Large-scale computations of Rayleigh-Bénard Convection
Organization:
Funded by: | FOM |
PhD: | Gijs Kooij |
Supervisor: | Bernard Geurts & Mike Bochev |
Collaboration: | - |
Description:
A classic example of natural convection of a fluid is Rayleigh-Bénard convection. A layer of fluid is heated from below and cooled from above. When buoyant forces on the fluid are sufficiently large, the fluid convects the heat from the hot bottom to the cool top. Rayleigh-Bénard convection is encountered in various environments, such as the atmosphere on Earth or the interior of the Sun. In many cases, the buoyant forces are strong enough to create a turbulent flow.

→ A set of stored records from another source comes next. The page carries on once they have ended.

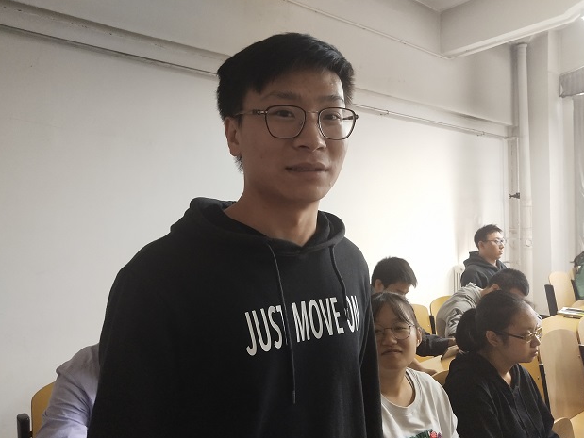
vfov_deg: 45.5
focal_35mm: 31
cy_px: 218
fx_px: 523
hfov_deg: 58.3
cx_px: 292
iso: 433
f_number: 1.8
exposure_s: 1/33.3
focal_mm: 3.95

The PhD project is mainly concerned with direct numerical simulations of turbulent Rayleigh-Bénard convection and the development of numerical methods for this application. Direct numerical simulations of strongly turbulent Rayleigh-Bénard convection present a considerable challenge at present. Simulations of turbulent flows are computationally demanding and unavoidably require parallel computing. Current numerical methods are however limited in the number of processors they can use efficiently.
We plan to develop a method that parallelizes in the time domain, in contrast to the traditional parallelization in the spatial domain. This parallel-in-time technique allows the additional use of many more processors in parallel. With this capability we can speed-up simulations that would take impossibly long computation time otherwise.